The announcement was followed by at least five analyst downgrades from Janney Montgomery Scott, Dain Rauscher Wessels, George K. Baum & Co., CIBC World Markets and WR Hambrecht.

The company attributed part of the shortfall to receiving less business from pure-play dot-com companies, which have been hit hard during the last few months by the market downturn. But Breakaway also points the finger at old-line brick-and-mortar companies that have slowed their move to the Web now that the fear of being swallowed by the dot-coms has faded.

"Everyone is feeling some impact from fewer dot-coms, but that trend is not new and has been used as a convenient scapegoat," Gordon Brooks, Breakaway's chief executive, said in a statement. "The reality is that (consulting companies) are facing brick-and-mortar customers who now demand strong differentiation, and a compelling and sustainable value proposition for their businesses."

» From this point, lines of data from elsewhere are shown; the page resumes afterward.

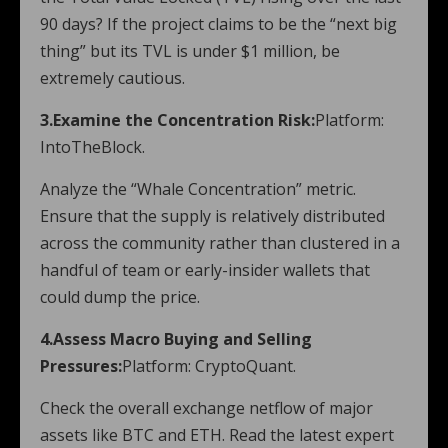
90 days? If the project claims to be the “next big
thing” but its TVL is under $1 million, be
extremely cautious.
3.Examine the Concentration Risk:
Platform:
IntoTheBlock.
Analyze the “Whale Concentration” metric.
Ensure that the supply is relatively distributed
across the community rather than clustered in a
handful of team or early-insider wallets that
could dump the price.
4.Assess Macro Buying and Selling
Pressures:
Platform: CryptoQuant.
Check the overall exchange netflow of major
assets like BTC and ETH. Read the latest expert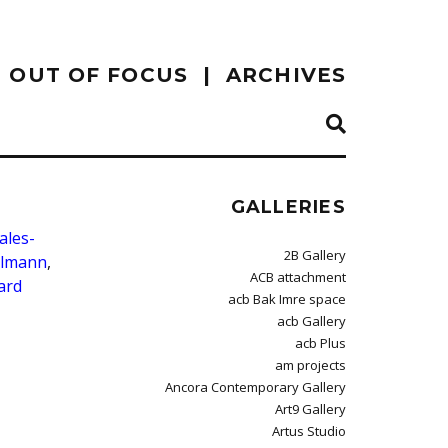
OUT OF FOCUS
ARCHIVES
GALLERIES
ales-
2B Gallery
elmann
,
ACB attachment
ard
acb Bak Imre space
acb Gallery
acb Plus
am projects
Ancora Contemporary Gallery
Art9 Gallery
Artus Studio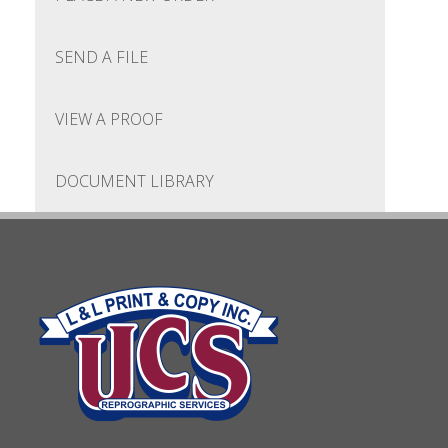
SEND A FILE
VIEW A PROOF
DOCUMENT LIBRARY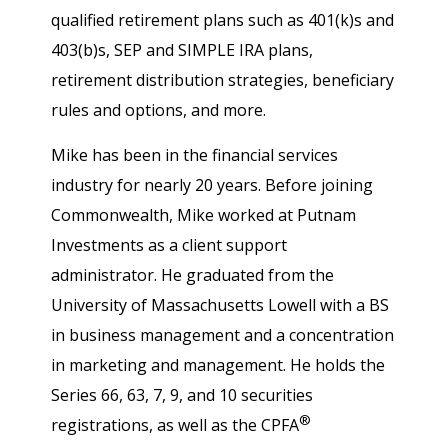
qualified retirement plans such as 401(k)s and
403(b)s, SEP and SIMPLE IRA plans,
retirement distribution strategies, beneficiary
rules and options, and more.
Mike has been in the financial services
industry for nearly 20 years. Before joining
Commonwealth, Mike worked at Putnam
Investments as a client support
administrator. He graduated from the
University of Massachusetts Lowell with a BS
in business management and a concentration
in marketing and management. He holds the
Series 66, 63, 7, 9, and 10 securities
®
registrations, as well as the CPFA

Companies no longer feel they have to rush to get on the Web, and now want to take the time to do the job right instead of quickly, meaning a longer sales cycle for the consultancies and a thinner revenue stream.

To combat these changing times, Breakaway will lay off 9 percent of its work force. At the end of 1999, the company employed about 565 people.

The company also said it plans to expand its sales force, cut general and administrative costs, and look for more business in Europe and Asia.

Other consulting companies also fell today. Sapient fell $1.63 to $35; Scient dropped $2.50, or nearly 14 percent, to $15.94; and Razorfish lost 81 cents to $9.